I began speaking out about the death penalty several years ago. The Constitution Project, a bipartisan legal watchdog group based in Washington, D.C., asked me to join its death penalty committee as a sort of devil’s advocate, a death penalty supporter who had presided over 19 executions and still believed in the basic sound functioning of the process. However, as I began digging into the issue and working with advocates on both sides of the debate, I found that the problems were far greater than I had ever realized. I still support the death penalty in some cases, but regardless of guilt or innocence, we have an obligation to ensure that our system is fair—a mark from which we fall woefully short when it comes to capital punishment.
On Wednesday, I will join Mark Earley, the former Republican attorney general of Virginia, in releasing a comprehensive, bipartisan report that examines every facet of the administration of the death penalty in the United States—from investigation to trial to execution—and makes a set of sweeping recommendations for reform. It is my hope that these recommendations will prevent the taking of further innocent life.

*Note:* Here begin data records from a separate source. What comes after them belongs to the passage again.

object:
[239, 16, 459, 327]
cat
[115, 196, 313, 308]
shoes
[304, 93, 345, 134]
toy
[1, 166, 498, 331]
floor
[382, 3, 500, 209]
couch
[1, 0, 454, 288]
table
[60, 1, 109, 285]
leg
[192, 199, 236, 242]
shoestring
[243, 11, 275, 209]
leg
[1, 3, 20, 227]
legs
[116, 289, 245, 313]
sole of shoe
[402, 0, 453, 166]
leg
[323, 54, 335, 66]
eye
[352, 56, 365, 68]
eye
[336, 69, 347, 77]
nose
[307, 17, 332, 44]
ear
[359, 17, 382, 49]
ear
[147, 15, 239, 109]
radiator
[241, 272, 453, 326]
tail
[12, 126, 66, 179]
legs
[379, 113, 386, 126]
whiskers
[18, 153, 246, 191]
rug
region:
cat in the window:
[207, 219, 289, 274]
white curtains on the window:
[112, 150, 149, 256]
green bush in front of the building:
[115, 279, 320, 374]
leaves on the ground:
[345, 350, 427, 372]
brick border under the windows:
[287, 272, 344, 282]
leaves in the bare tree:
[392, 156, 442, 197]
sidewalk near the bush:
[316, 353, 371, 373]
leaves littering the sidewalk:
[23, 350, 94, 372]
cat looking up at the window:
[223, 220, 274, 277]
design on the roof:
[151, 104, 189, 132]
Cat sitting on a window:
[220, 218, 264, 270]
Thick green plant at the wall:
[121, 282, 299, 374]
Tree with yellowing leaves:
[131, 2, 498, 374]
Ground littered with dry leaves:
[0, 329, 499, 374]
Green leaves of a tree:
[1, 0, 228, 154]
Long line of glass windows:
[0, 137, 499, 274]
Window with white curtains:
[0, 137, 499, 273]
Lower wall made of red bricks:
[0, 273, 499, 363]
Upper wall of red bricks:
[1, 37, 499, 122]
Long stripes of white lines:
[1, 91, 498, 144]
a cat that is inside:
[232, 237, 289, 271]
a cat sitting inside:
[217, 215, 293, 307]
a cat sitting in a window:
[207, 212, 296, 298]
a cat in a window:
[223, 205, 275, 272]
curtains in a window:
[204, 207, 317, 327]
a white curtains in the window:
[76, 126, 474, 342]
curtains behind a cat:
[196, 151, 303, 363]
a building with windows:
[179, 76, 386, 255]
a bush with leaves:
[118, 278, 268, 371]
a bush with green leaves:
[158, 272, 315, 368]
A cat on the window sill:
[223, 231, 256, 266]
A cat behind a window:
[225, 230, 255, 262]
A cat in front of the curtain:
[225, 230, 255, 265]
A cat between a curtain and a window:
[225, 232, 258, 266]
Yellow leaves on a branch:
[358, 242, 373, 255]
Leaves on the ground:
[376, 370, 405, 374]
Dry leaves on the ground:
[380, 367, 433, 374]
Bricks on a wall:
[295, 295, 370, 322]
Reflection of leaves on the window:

According to the nonpartisan Pew Research Center, support for capital punishment has fallen from a high of 78 percent in 1996 to just 55 percent last year. Apparently, the more Americans see of the way the death penalty is carried out, the less they like it. In many cases, however, our leaders remain dug into their positions, unwilling to look at even commonsense reforms that would improve the reliability of our criminal justice system.
As someone who has personally faced the momentous decision of whether to allow a person to be executed, I hope that is about to change. Human life is too precious, and human error too prevalent, to continue to gamble with a system that we know is so flawed.